Source: Authors’ estimates based on the interview texts
To identify the key drivers of Ukraine’s IT industry growth we interviewed chief executive officers (CEOs) of five leading Ukrainian companies. All of them mentioned human capital as the country’s main competitive advantage. CEOs from IT companies overwhelmingly mentioned education and people as the key drivers of the industry’s growth and development (figure 13). While the overall quality of the Ukrainian education system ranks only fifty-sixth in the world (out of 137 countries), the level of high school math and science education has always been globally competitive. According to the World Economic Forum’s Global Competitiveness Report 2017-2018, the quality of math and science education was ranked twenty-seventh. Ukraine’s average country performance rank at the last ten international math Olympiads was sixteenth out of 135 countries; in physics, — it was ninth out of eighty-four countries.
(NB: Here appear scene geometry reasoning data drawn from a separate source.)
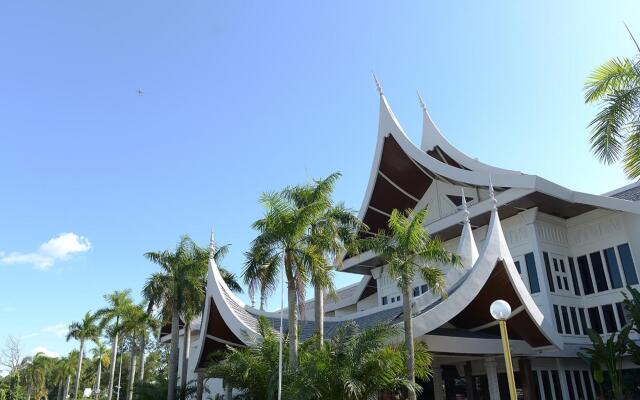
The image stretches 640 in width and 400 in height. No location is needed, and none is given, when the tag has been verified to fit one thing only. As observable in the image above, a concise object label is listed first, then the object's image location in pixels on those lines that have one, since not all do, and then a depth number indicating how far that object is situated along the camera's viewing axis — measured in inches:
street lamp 324.5
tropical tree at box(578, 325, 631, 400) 736.3
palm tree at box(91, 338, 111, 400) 1780.3
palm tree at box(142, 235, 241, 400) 948.0
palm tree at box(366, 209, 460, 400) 563.2
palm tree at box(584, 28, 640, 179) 431.2
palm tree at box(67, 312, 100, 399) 1711.4
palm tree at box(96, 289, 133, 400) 1400.1
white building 692.7
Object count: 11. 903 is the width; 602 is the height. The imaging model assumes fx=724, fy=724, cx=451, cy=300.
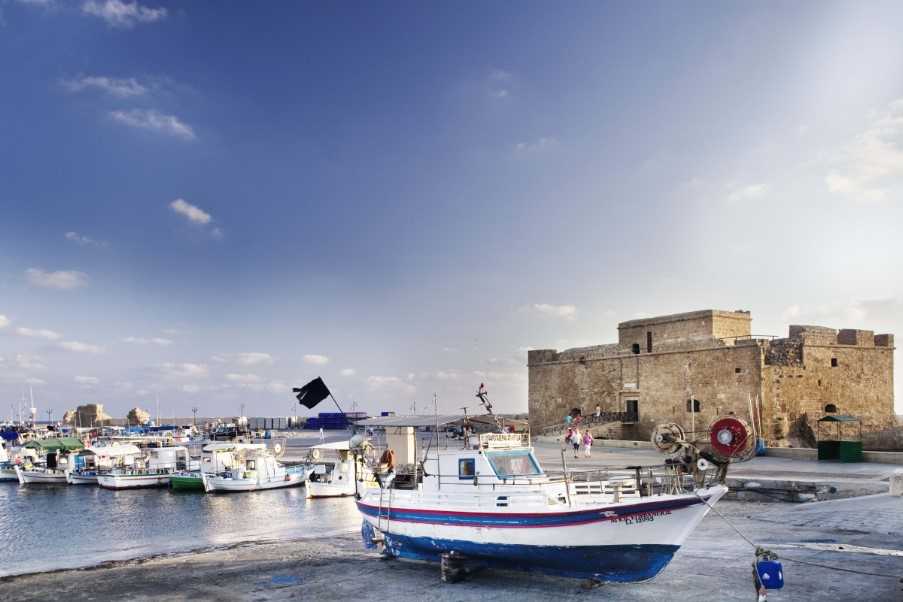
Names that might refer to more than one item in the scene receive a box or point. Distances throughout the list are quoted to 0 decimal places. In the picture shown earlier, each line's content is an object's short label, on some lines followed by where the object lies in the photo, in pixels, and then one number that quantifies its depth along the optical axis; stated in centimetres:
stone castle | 3372
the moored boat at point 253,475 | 3541
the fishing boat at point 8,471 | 4553
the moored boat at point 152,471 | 3859
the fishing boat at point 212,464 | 3700
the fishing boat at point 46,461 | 4258
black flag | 1789
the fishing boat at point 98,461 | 4141
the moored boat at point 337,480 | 3134
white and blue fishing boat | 1148
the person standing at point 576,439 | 3195
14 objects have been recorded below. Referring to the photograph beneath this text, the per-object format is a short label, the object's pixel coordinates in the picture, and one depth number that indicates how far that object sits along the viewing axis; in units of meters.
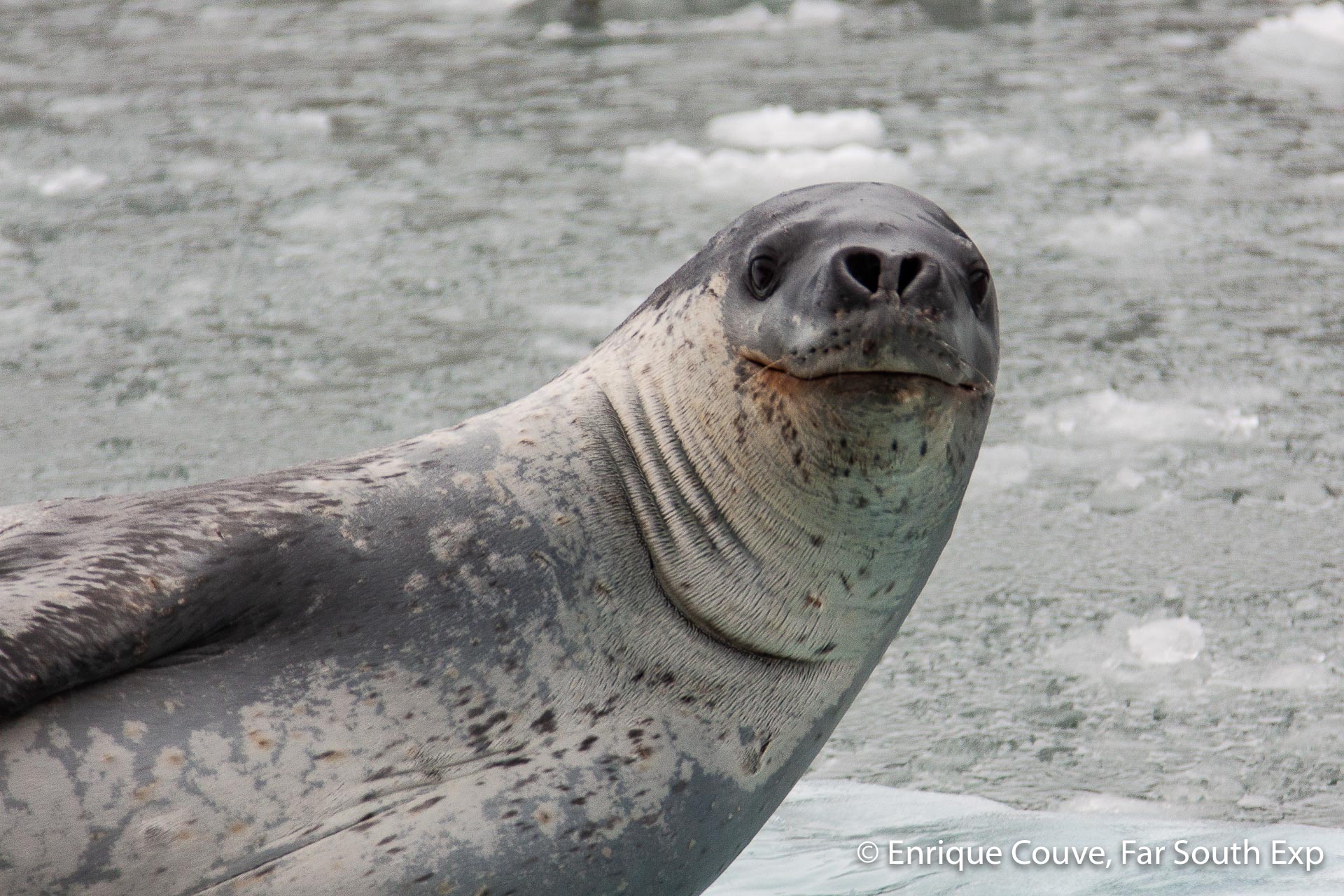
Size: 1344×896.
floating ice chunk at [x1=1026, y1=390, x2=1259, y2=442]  9.52
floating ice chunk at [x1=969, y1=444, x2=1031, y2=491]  8.97
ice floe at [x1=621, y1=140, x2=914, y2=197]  13.67
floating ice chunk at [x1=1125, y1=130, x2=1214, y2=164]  14.61
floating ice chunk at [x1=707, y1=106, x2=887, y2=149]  14.63
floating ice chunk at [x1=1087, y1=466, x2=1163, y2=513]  8.73
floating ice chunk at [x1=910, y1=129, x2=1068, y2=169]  14.48
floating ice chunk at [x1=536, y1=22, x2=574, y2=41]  19.87
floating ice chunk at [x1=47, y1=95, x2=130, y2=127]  16.37
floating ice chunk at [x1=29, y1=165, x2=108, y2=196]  14.31
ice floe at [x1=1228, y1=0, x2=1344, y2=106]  17.59
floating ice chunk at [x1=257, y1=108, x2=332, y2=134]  15.91
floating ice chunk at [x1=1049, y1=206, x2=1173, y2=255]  12.64
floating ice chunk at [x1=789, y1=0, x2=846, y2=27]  20.60
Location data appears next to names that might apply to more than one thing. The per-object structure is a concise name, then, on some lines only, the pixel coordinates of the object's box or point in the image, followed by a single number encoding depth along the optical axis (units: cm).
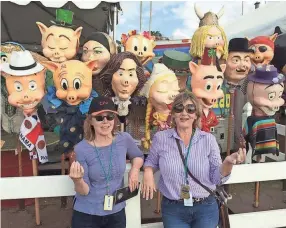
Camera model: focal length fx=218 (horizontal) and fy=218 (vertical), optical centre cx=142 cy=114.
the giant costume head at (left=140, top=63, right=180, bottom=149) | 165
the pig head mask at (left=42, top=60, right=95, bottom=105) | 147
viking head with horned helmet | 172
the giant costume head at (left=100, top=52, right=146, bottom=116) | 157
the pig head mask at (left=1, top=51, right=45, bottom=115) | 147
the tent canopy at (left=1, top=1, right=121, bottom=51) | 325
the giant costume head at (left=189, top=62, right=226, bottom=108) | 161
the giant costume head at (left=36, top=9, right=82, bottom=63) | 159
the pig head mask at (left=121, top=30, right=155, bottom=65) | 181
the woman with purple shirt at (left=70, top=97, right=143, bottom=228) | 112
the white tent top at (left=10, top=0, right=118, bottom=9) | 189
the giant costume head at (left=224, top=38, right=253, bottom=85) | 180
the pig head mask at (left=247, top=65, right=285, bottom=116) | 172
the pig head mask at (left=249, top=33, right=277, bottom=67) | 190
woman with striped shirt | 115
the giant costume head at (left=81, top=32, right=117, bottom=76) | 164
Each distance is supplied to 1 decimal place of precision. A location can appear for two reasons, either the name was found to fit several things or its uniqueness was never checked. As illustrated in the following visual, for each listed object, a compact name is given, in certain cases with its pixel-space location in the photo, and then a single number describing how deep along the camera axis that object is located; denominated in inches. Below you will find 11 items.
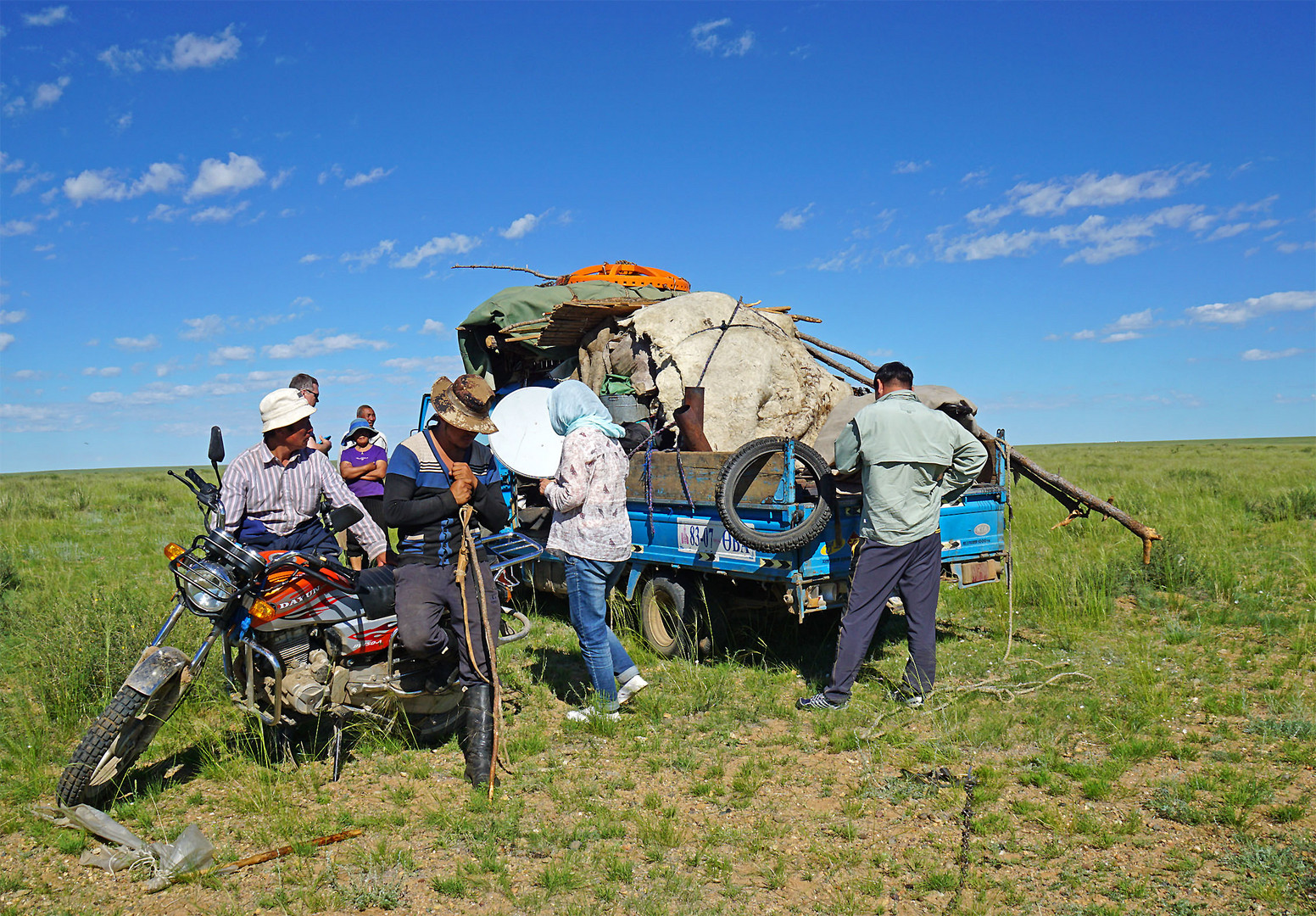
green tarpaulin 328.5
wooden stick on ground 146.6
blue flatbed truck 224.5
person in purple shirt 291.1
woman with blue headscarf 199.6
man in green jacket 210.7
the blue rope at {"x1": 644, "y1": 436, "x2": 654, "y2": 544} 261.1
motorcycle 155.6
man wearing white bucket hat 172.6
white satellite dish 294.7
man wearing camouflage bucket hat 173.6
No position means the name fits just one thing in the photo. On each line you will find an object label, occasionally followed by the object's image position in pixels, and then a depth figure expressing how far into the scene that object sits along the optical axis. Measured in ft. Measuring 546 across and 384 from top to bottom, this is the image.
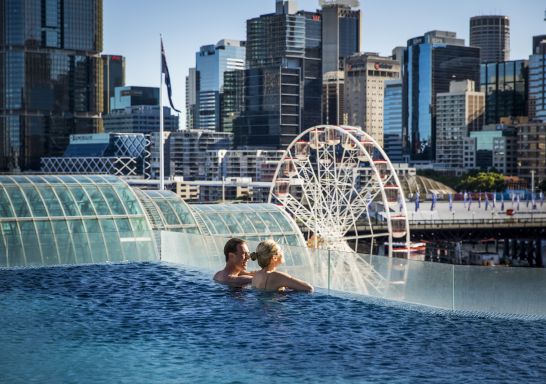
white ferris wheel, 321.32
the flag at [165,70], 244.42
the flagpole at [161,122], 241.35
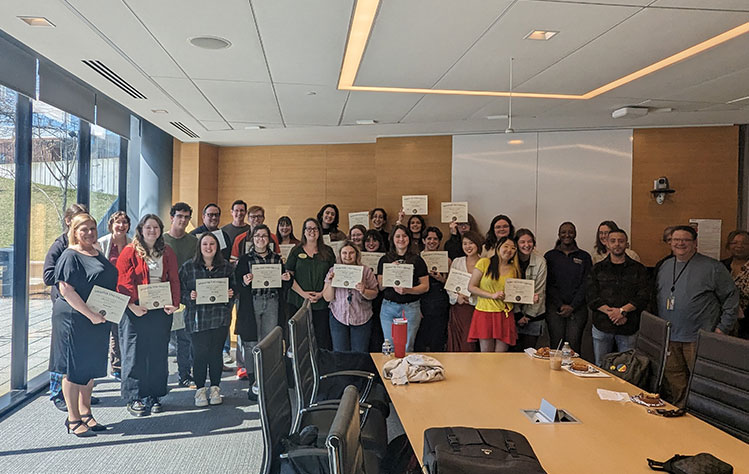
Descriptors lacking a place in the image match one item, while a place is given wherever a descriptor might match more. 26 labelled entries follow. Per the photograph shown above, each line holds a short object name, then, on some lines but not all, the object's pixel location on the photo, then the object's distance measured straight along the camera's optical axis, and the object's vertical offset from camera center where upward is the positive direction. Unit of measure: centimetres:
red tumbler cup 314 -67
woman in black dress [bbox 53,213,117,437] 371 -74
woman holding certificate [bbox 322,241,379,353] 451 -73
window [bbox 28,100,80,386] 466 +21
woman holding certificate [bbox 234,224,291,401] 465 -58
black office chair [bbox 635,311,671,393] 295 -67
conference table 188 -83
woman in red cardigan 415 -82
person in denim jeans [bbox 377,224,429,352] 458 -58
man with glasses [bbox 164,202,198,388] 498 -26
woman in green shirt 477 -45
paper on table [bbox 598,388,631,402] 250 -81
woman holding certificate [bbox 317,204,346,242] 580 +5
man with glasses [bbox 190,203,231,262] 558 -3
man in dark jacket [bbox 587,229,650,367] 451 -57
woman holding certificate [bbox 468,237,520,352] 426 -62
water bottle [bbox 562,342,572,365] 317 -78
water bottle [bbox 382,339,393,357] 316 -77
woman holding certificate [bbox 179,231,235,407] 434 -74
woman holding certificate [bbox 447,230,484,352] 482 -76
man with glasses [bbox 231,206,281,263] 527 -13
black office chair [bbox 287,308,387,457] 272 -93
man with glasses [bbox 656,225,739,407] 422 -54
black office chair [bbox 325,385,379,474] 123 -55
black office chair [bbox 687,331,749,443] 237 -73
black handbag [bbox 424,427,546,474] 156 -73
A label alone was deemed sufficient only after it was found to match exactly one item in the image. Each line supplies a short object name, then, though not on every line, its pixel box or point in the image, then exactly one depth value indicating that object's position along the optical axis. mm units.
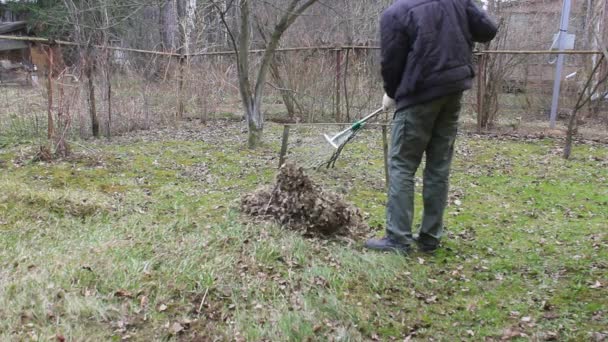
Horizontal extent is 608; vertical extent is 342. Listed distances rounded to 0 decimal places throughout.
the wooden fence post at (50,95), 6781
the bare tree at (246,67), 7066
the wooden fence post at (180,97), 10641
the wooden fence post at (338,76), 10156
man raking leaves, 3369
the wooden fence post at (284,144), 5168
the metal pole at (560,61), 9812
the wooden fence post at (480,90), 9781
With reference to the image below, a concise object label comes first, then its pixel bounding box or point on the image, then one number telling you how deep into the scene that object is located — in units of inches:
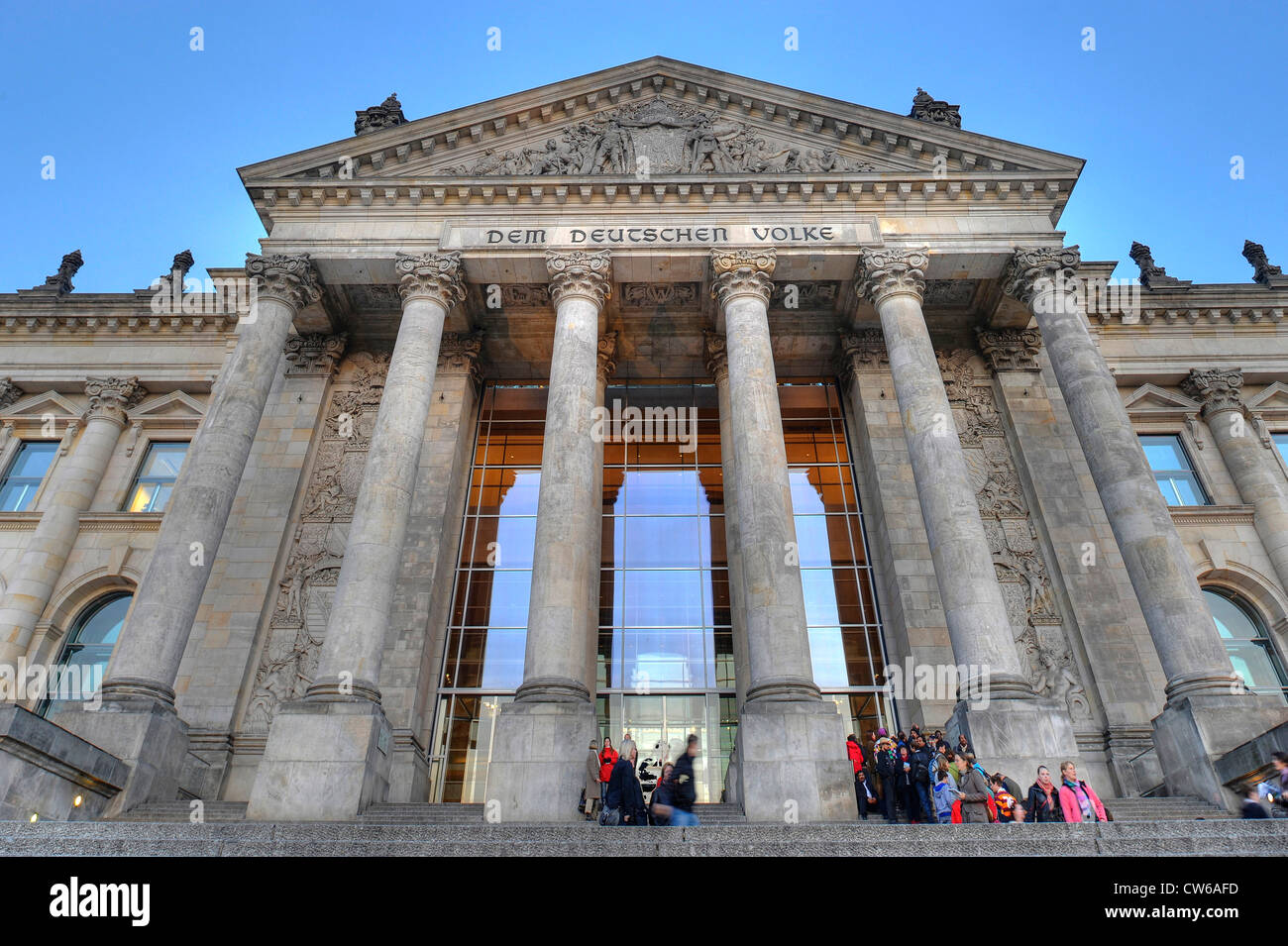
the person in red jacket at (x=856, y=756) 570.9
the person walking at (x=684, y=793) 443.2
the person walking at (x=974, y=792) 442.9
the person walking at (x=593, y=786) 566.6
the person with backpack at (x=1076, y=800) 438.0
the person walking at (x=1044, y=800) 454.6
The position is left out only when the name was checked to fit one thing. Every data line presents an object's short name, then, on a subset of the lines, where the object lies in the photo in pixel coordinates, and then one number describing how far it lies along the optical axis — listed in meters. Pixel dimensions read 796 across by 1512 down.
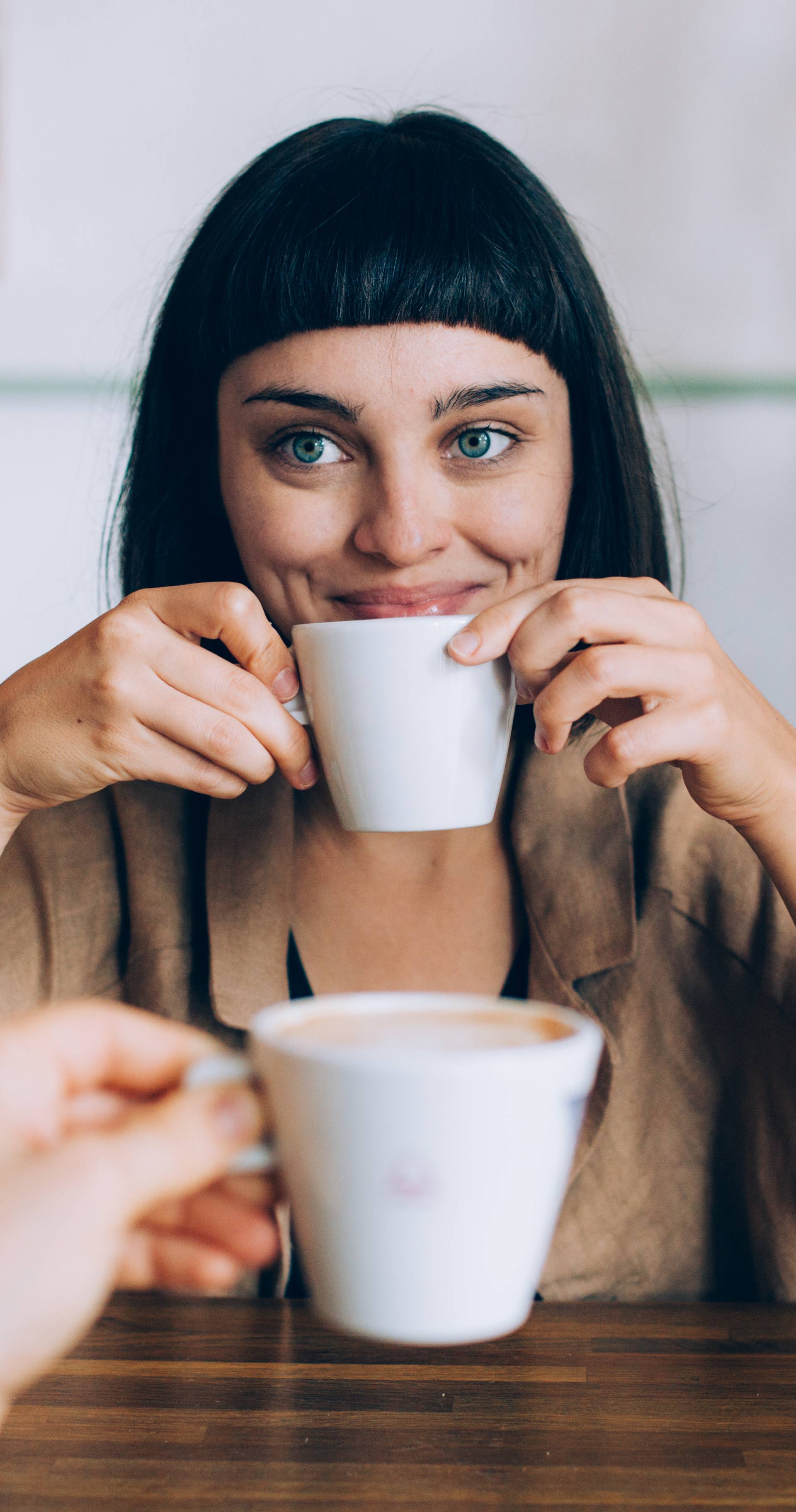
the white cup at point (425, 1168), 0.43
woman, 0.92
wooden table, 0.63
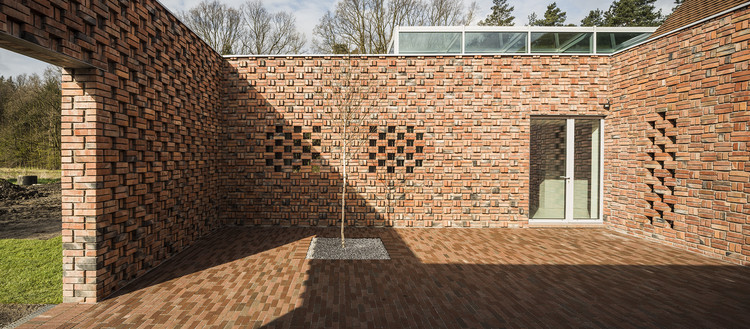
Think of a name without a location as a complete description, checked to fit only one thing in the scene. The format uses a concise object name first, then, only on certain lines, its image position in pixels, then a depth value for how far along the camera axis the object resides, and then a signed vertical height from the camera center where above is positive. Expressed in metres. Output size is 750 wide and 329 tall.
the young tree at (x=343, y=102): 6.46 +1.30
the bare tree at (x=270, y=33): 18.16 +8.57
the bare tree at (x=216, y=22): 17.86 +9.18
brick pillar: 3.06 -0.04
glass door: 6.61 +0.01
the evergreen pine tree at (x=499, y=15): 22.56 +12.44
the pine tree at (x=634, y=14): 21.02 +11.55
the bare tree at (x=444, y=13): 15.79 +8.56
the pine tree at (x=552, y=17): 22.53 +12.19
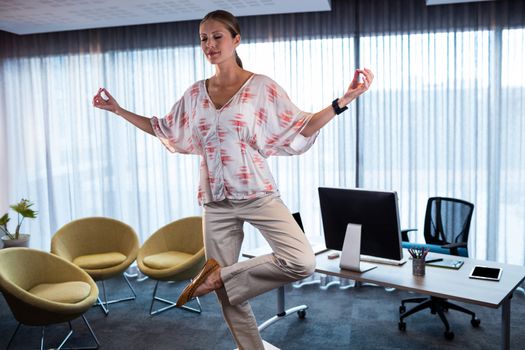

Figure 14. The Share of People from Families of IT Professionals, Mathematicians, Physicists, or Engineers Among Industry Newcomers
Source: The online survey conducted by the authors in February and March 2018 among 750 IT professionals from Kyiv and Lviv IT clusters.
These achievements in math and science come from a deep tradition. Skills accumulated by the previous generations of computer scientists played a significant role in the emergence of the modern Ukrainian IT industry. The first generation of Ukrainian computer scientists appeared in the late 1940s. They worked in numerous scientific centers and laboratories, which provided research and development for the military sector over several decades. The global scientific community did not know much about these scientists and their often brilliant achievements. Instead, computer and technology skills accumulated by generations of Ukrainian scientists was passed along through families. A number of today’s professionals over the age of thirty-five got their first experience with computers in the research and development centers where their parents worked. According to a survey conducted by the authors, among individuals who worked in the IT industry before 2006, almost 60 percent came from families of IT professionals, mathematicians, physicists, or engineers (see figure 14).
The Soviet educational system strongly emphasized the fields of math, science, and IT. In the early 1990s, about sixteen thousand students graduated from these programs every year in Ukraine. Although these students had strong technical skills, they did not have experience with global markets. After Ukraine declared independence in 1991, it took nearly fifteen years to incorporate the skills necessary in a global economy and to build a modern industrial base, which is capable of successfully competing with global players.
This long tradition of accomplishment in math, technology, and computer science combined with an emphasis on these disciplines within high school curricula have contributed to building Ukraine’s talented labor pool for the IT industry. The educational foundation in math and sciences provides students the opportunity to develop the necessary competencies, even if they do not have an IT-related university education.
On average, eighteen thousand people graduate from university programs that specialize in IT and mathematics every year. Additionally, Ukrainian companies support human capital development for the IT industry. Last year, they ran a number of programs at leading universities and equipped IT laboratories to promote technology-based learning. Additionally, a big IT education industry has grown inside the educational ecosystem, including corporate universities and independent professional courses. In 2016, nearly 44 thousand people have completed courses at these centers.
Over the last several years, Ukrainian IT firms began implementing global projects in areas other than pure IT—in digital innovation for the automotive, finance, retail, healthcare, energy efficiency, utilities, telecommunications, media production, and logistics industries. As a result, Ukrainian IT companies have been acquiring advanced business knowledge and global industry contacts beyond the IT field. Within a short period of time, this knowledge is likely to lead to the creation of companies and platforms that can drive the economy forward.